- **Provided records**:
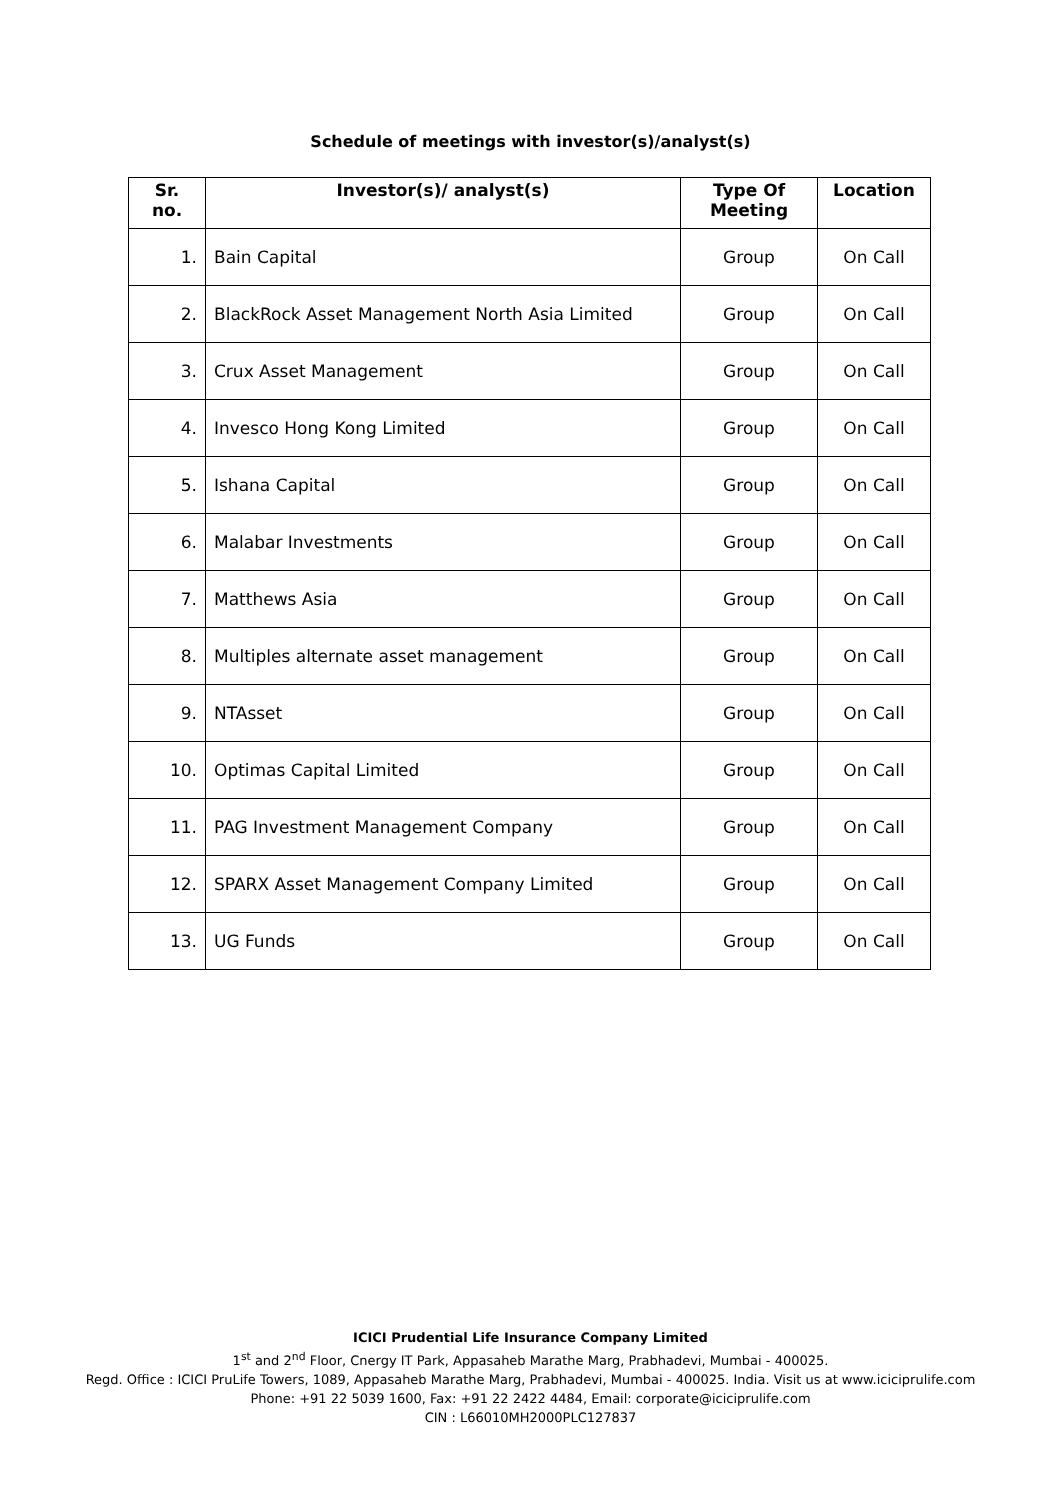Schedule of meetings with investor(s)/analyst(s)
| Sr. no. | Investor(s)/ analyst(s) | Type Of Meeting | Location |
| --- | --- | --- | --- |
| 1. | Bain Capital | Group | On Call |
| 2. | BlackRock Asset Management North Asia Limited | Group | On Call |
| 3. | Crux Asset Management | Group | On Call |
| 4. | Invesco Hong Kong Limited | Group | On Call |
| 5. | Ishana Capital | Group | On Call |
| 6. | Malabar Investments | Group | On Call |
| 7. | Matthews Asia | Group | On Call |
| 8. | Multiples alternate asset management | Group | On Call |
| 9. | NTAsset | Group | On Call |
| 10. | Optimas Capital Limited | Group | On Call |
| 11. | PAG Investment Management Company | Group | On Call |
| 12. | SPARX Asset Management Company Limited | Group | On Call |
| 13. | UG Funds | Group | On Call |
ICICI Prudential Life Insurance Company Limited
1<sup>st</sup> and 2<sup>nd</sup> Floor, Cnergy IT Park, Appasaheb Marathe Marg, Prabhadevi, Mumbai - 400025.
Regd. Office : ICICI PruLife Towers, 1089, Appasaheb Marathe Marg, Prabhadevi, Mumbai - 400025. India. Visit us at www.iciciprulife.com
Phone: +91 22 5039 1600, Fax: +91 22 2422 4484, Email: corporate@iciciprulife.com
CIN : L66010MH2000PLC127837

- **To do**: Please give, as a bare number, how many lines in the listing above include the word "Prabhadevi".

- **Exercise answer**: 2